De acordo com a autora, nascer nesse contexto implica que o trabalho seja de tentar modificar as estruturas, sempre observando o que já ocorreu. “Não podemos perder de vista a perspectiva histórica. Se a gente olhar que na época da escravidão existiram quilombos e muita resistência, nós vemos que houve avanços, que existiram mudanças”.

Na prática, Djamila comenta que ela integra uma geração que teve acesso a políticas públicas e que isso afetou diretamente em sua vida. “Eu estudei em uma universidade pública, mas é inegável que a estrutura foi feita para dar errado. O que eu penso é que a gente precisa continuar lutando para mudar, porque se você desiste, perde a perspectiva histórica, não trabalha para as próximas gerações”, comenta.

Ainda assim, ela comenta que também é necessário compreender que o racismo não leva em conta critérios como dinheiro ou popularidade. Pensando no caso de Vini Jr., jogador do Real Madrid vítima de ataques e insultos frequentes há anos, ela resume que “independente de fama e de dinheiro, o racismo é estrutural. As pessoas vão se incomodar quando pessoas negras saem dos lugares que a sociedade acredita que são para elas”.

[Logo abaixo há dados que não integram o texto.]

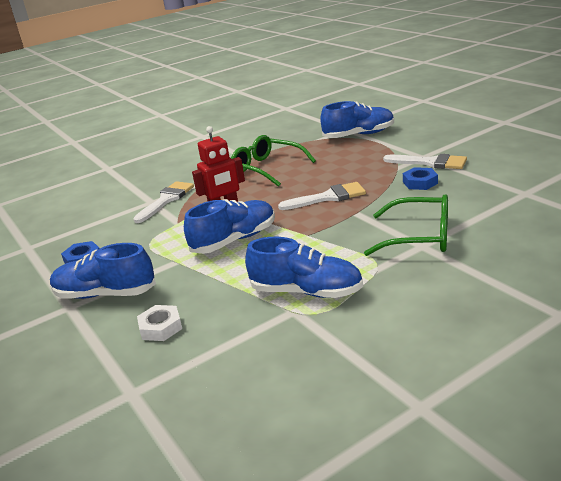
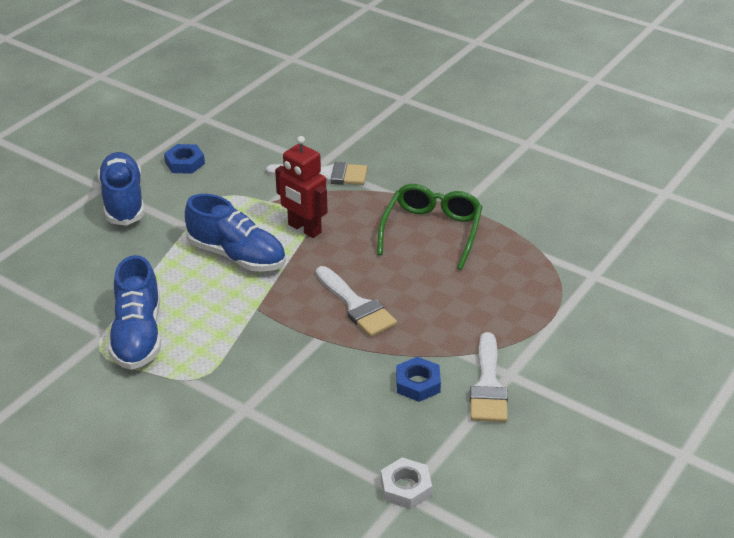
camera: 65 degrees right, 10 degrees up
white nut [137,305,182,341] -> white nut moved to [381,458,432,509]
blue shoe [320,101,394,138] -> none
green glasses [364,194,448,256] -> none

Ancestralidade: “Cartas para minha Avó”

Sobre a obra lançada em 2021 pela Companhia das Letras, “Cartas para minha Avó”, Djamila explica que retoma a relação com sua avó e sua mãe pensando sobre a importância da ancestralidade. Nesse sentido, sobre o contexto geral, a autora defende que essa ancestralidade gera discussões tanto sobre como a história não costuma ser valorizada no Brasil quanto garante um local para buscar por esperança.

“A ancestralidade tem um papel fundamental e no nosso país, infelizmente, não há um respeito à memória. Até por isso, para mim, foi muito importante falar sobre minha história com minha avó e com minha mãe. Isso elabora vários pontos, faz a gente ter a dimensão no sentido de curar muitas feridas nossas”, diz Djamila.

Contextualizando, a professora exemplifica como o Brasil ter sido o último das Américas a abolir a escravidão e ter destruído todos os documentos referentes gera consequências identitárias. “Faz com que eu não saiba se meus ancestrais vieram da Nigéria ou da Guiné Bissau. A gente está em um país que teve décadas de ditadura e nunca puniu um torturador. Quando a gente não sabe da nossa história, corremos muito mais o risco de repeti-la”.

Para a autora, o Brasil ainda precisa evoluir muito na valorização da memória, o que contribui para que as desigualdades continuem sendo estruturadas. “Faz, também, com que as pessoas acreditem que basta querer, porque não entendem que as pessoas partem de lugares diferentes de desigualdade”.

Por outro lado, ela detalha que a ancestralidade também traz um fortalecimento enquanto povo. “De a gente ter orgulho de quem a gente é, de não duvidar e se conectar com nossa cultura, da nossa força ancestral e é fundamental para que a gente continue e não desista perante as dificuldades mesmo quando tudo parece estar perdido. A ancestralidade é um lugar em que a gente volta para renovar nossas esperanças”, pontua.

Programação em Campo Grande

Na quarta-feira (13), Djamila realizou uma noite de autógrafos aberta ao público e gratuita na livraria Leitura para a divulgação do livro “Cartas para minha Avó”. Já nesta quinta-feira (14), a autora fará uma palestra fechada para servidores da Defensoria Pública de Mato Grosso do Sul.

A vinda da autora para Campo Grande é em comemoração aos 10 anos de criação da Escola Superior da Defensoria Pública de MS. E, comentando sobre sua relação com o órgão, Djamila explicou que a troca com os profissionais também é necessária.

“A Defensoria lida com públicos muitas vezes muito vulnerabilizados, então, acho que é importante termos essa troca com os próprios defensores e fazermos um trabalho de sensibilização. Precisamos explicar que, para além do Direito, muitas vezes essas pessoas estudam anos para concurso e não se preocupam com outras visões, outras leituras e disciplinas como Filosofia e Sociologia. É algo fundamental para esses profissionais que estão lidando todos os dias com essas pessoas e tendo um trabalho que afeta diretamente a população.”